Finally, not all functions require us to use yield; only the ones that generate a custom sequence of data do. For map() or filter(), we use return to return a value for every single element in the RDD we're running the functions on.

In [None]:
def hamlet_speaks(line):
    id = line[0]
    speaketh = False
    
    if "HAMLET" in line:
        speaketh = True
    
    if speaketh:
        yield id,"hamlet speaketh!"

hamlet_spoken = split_hamlet.flatMap(lambda x: hamlet_speaks(x))
hamlet_spoken.take(10)

### flatMap() is different than map() because it doesn't require an output for every element in the RDD.

The flatMap() method is useful whenever we want to generate a sequence of values from an RDD.

In this case, we want an RDD object that contains tuples of the unique line IDs and the text "hamlet speaketh!," but only for the elements in the RDD that have "HAMLET" in one of the values. We can't use the map() method for this because it requires a return value for every element in the RDD.

let's use a filter() with a named function to extract the original lines where Hamlet spoke. The functions we pass into filter() must return values, which will be either True or False.

In [None]:
def filter_hamlet_speaks(line):
    return "HAMLET" in line

hamlet_spoken_lines = split_hamlet.filter(lambda line: filter_hamlet_speaks(line))
hamlet_spoken_lines.take(5)

### Spark has two kinds of methods, transformations and actions. 

While we've explored some of the transformations, we haven't used any actions other than take()

Whenever we use an action method, Spark forces the evaluation of lazy code. If we only chain together transformation methods and print the resulting RDD object, we'll see the type of RDD (e.g. a PythonRDD or PipelinedRDD object), but not the elements within it. That's because the computation hasn't actually happened yet.

Whenever we use an action method, Spark forces the evaluation of lazy code. If we only chain together transformation methods and print the resulting RDD object, we'll see the type of RDD (e.g. a PythonRDD or PipelinedRDD object), but not the elements within it. That's because the computation hasn't actually happened yet.

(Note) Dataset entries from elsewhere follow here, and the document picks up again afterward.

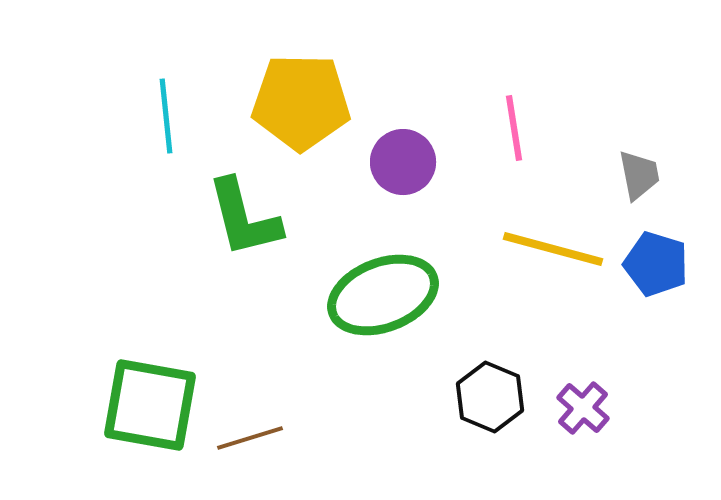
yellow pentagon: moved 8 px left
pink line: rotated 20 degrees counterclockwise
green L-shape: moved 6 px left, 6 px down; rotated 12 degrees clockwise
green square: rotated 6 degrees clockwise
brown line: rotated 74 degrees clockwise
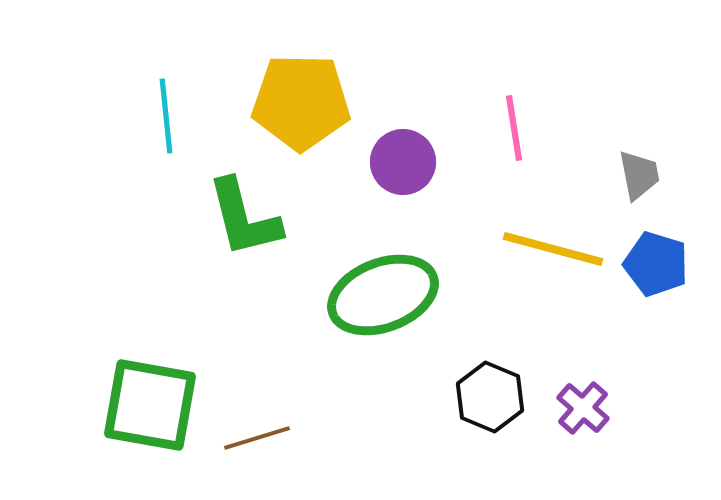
brown line: moved 7 px right
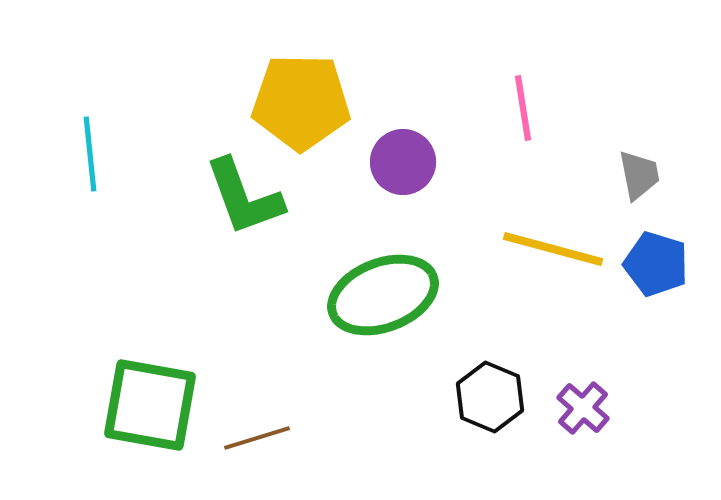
cyan line: moved 76 px left, 38 px down
pink line: moved 9 px right, 20 px up
green L-shape: moved 21 px up; rotated 6 degrees counterclockwise
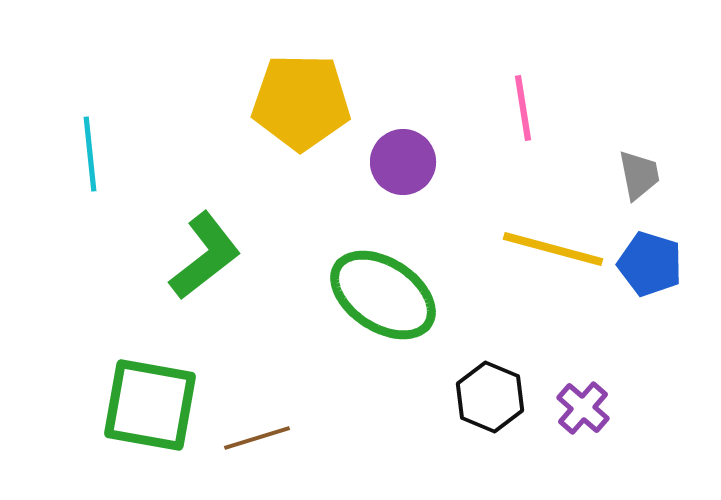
green L-shape: moved 39 px left, 59 px down; rotated 108 degrees counterclockwise
blue pentagon: moved 6 px left
green ellipse: rotated 54 degrees clockwise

Even though Spark simplifies chaining lots of transformations together, it's good practice to use actions to observe the intermediate RDD objects between those transformations. This will let you know whether your transformations are working the way you expect them to.

### Count()

The count() method returns the number of elements in an RDD. count() is useful when we want to make sure the result of a transformation contains the right number of elements.

In [None]:
hamlet_spoken_lines.count()

### Collect()

We've used take() to preview the first few elements of an RDD, similar to the way we've use head() in pandas. But what about returning all of the elements in a collection? We need to do this to write an RDD to a CSV, for example. It's also useful for running some basic Python code over a collection without going through PySpark

Running .collect() on an RDD returns a list representation of it.

In [None]:
hamlet_spoken_lines.collect()

In [None]:
spoken_101 = list(hamlet_spoken_lines.collect())[100]
spoken_101